Recorded data START

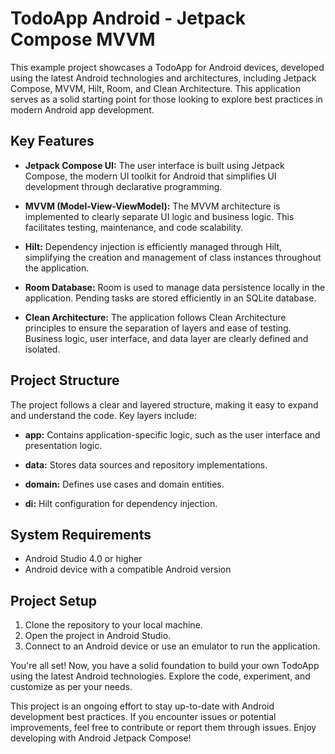 # TodoApp Android - Jetpack Compose MVVM

This example project showcases a TodoApp for Android devices, developed using the latest Android technologies and architectures, including Jetpack Compose, MVVM, Hilt, Room, and Clean Architecture. This application serves as a solid starting point for those looking to explore best practices in modern Android app development.

## Key Features

- **Jetpack Compose UI:** The user interface is built using Jetpack Compose, the modern UI toolkit for Android that simplifies UI development through declarative programming.

- **MVVM (Model-View-ViewModel):** The MVVM architecture is implemented to clearly separate UI logic and business logic. This facilitates testing, maintenance, and code scalability.

- **Hilt:** Dependency injection is efficiently managed through Hilt, simplifying the creation and management of class instances throughout the application.

- **Room Database:** Room is used to manage data persistence locally in the application. Pending tasks are stored efficiently in an SQLite database.

- **Clean Architecture:** The application follows Clean Architecture principles to ensure the separation of layers and ease of testing. Business logic, user interface, and data layer are clearly defined and isolated.

## Project Structure

The project follows a clear and layered structure, making it easy to expand and understand the code. Key layers include:

- **app:** Contains application-specific logic, such as the user interface and presentation logic.

- **data:** Stores data sources and repository implementations.

- **domain:** Defines use cases and domain entities.

- **di:** Hilt configuration for dependency injection.

## System Requirements

- Android Studio 4.0 or higher
- Android device with a compatible Android version

## Project Setup

1. Clone the repository to your local machine.
2. Open the project in Android Studio.
3. Connect to an Android device or use an emulator to run the application.

You're all set! Now, you have a solid foundation to build your own TodoApp using the latest Android technologies. Explore the code, experiment, and customize as per your needs.

This project is an ongoing effort to stay up-to-date with Android development best practices. If you encounter issues or potential improvements, feel free to contribute or report them through issues. Enjoy developing with Android Jetpack Compose!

Recorded data END

» Instructions for the task
Please return each line of the records above that contains the word "Room", matching case exactly.

» Task solution
This example project showcases a TodoApp for Android devices, developed using the latest Android technologies and architectures, including Jetpack Compose, MVVM, Hilt, Room, and Clean Architecture. This application serves as a solid starting point for those looking to explore best practices in modern Android app development.
- **Room Database:** Room is used to manage data persistence locally in the application. Pending tasks are stored efficiently in an SQLite database.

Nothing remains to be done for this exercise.